Why is anyone 86 years old working at a manual labor job in 2023? I am sure people reading this will say that she obviously loved her job and that she was dedicated. I get that. What I don't get in this day and age is why any of us are compelled to continue to show that dedication at 86 years old.
Ms. Jackson should have been enjoying life as a retiree, living off the money she accumulated during her previous years of service. However, our economy, and past public policy, doesn't allow for that anymore. People like Ms. Jackson have to work to survive, well beyond even the sanctioned retirement age of 65.
That doesn't sound like an economy that is beneficial to all of us, especially African Americans. With a wealth gap disparity that shows for every $100 a white person has, a Black person has only $5, that doesn't sound like an economy that is beneficial to us.

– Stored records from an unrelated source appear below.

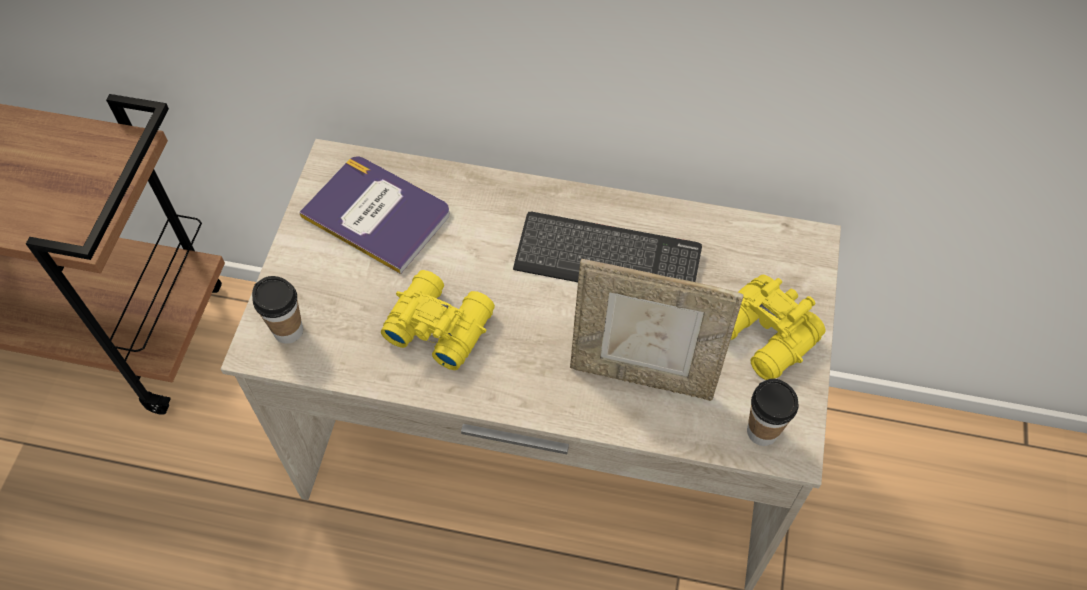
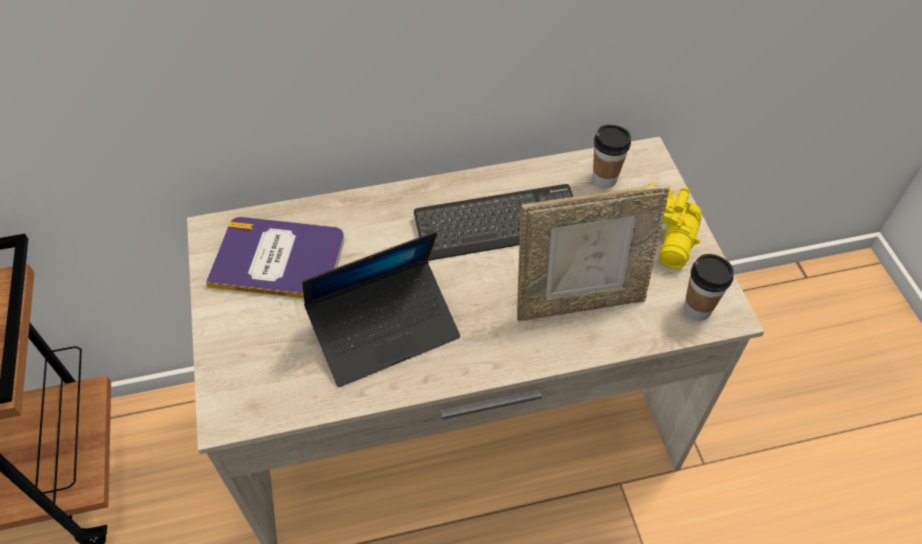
camera: 25 degrees left, 5 degrees down
(288, 331) = (248, 389): cup -> cup (604, 179)
(438, 324) = (385, 330): yellow binoculars -> laptop

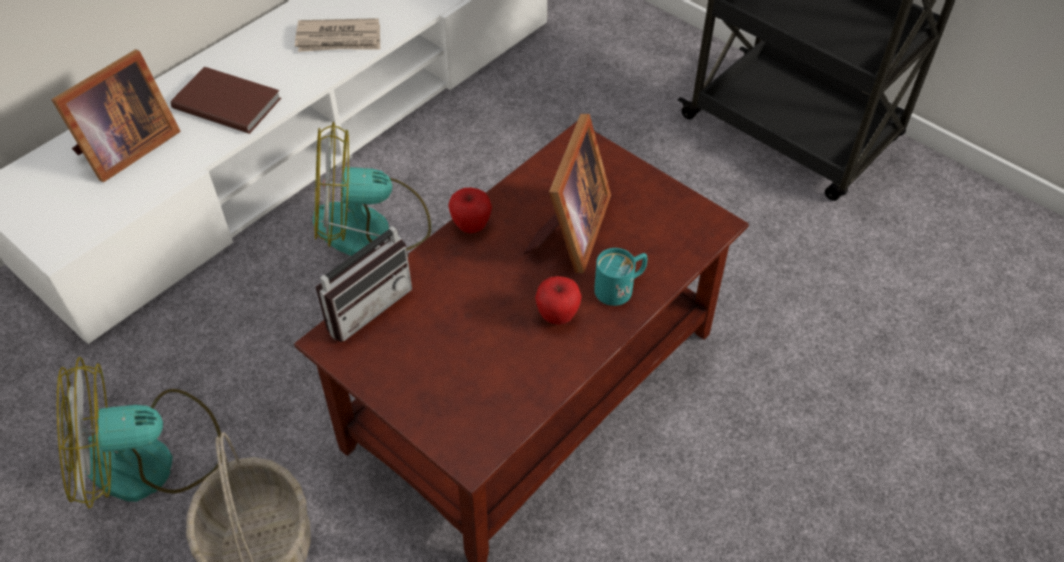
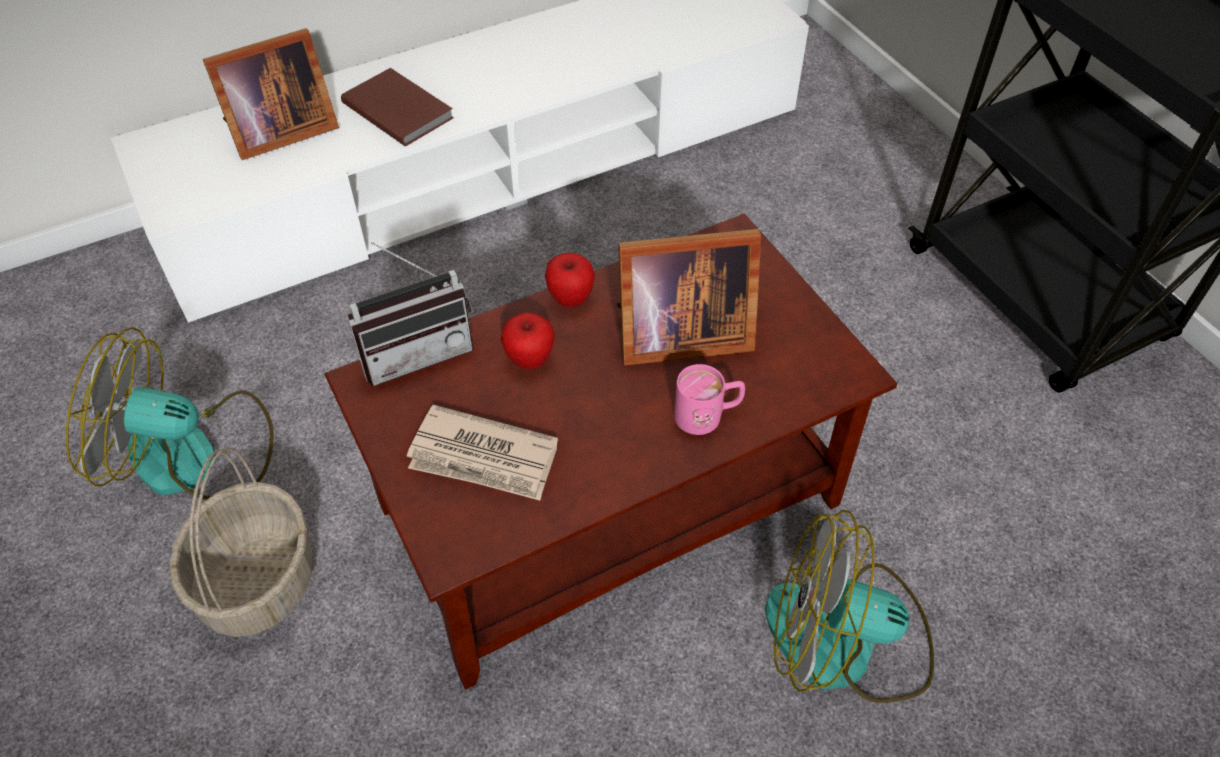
camera: 20 degrees right, 0 degrees up
(339, 39) = (541, 71): newspaper -> newspaper (484, 458)
(371, 228) = (514, 281): fan -> fan (845, 643)
(557, 316) = (619, 426): apple -> apple (530, 360)
(569, 232) = (677, 335): picture frame -> picture frame turned 45 degrees clockwise
(620, 287) = (708, 415): turquoise mug -> pink mug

That disparity leads to tragedies like the one that befell Ms. Jackson.
How many other Ms. Jacksons are there in America? How many other Black people are literally working until the day they die? It would be one thing if Ms. Jackson owned FedEx and she passed away in her office. But the reality is that very few of us in the Black community are afforded that luxury.
I hope that Ms. Jackson was like Oseola McCarty, the Mississippi washer woman, who saved up enough money at the age of 86 to retire off of, and create a scholarship at a university. However, the tenure of the story, and the times that we live in, doesn't give me much hope that was the case. Instead, it seems indicative that Ms. Jackson was doing what she could to survive day to day, paycheck to paycheck.
None of us should be living paycheck to paycheck at the age of 86, but if we don't make enough to save at 26, 36, 46, or 56, we'll be working, like Ms. Jackson, until it is time for us to go to the next realm. It also seems that the people near Ms. Jackson's age in our government have no desire to fix it, except in favor of those near Ms. Jackson's age that reside in the domain of the 1%.
People need to be paid a living wage, at the very least. People have been demanding a living wage since 2012. Right now, based on inflation, that wage would have to be $20.32 an hour. That would be a gross salary of $42,265.60. If Ms. Jackson was making that amount of money in Memphis, she would have to make $49,652 in Atlanta and $89,213 in San Francisco to maintain her modest lifestyle.
The disparity in the cost of living, the dissolution of pensions, the diminished impact of labor unions, policies that encourage greed and financial institutions not being held accountable have led to more Ms. Jacksons out there working than should be tolerated. That has been detrimental to African Americans, not only financially, but physically and mentally.
I do not want to be working until I am 86 years old. You shouldn't either. So to truly honor the life of Verna Mae Jackson, let us fight for a living wage and economic policies that provide Black folk a fairer share of the nation's wealth. A nation that we basically built.
Rest in Peace, Ms. Jackson. My condolences to her family.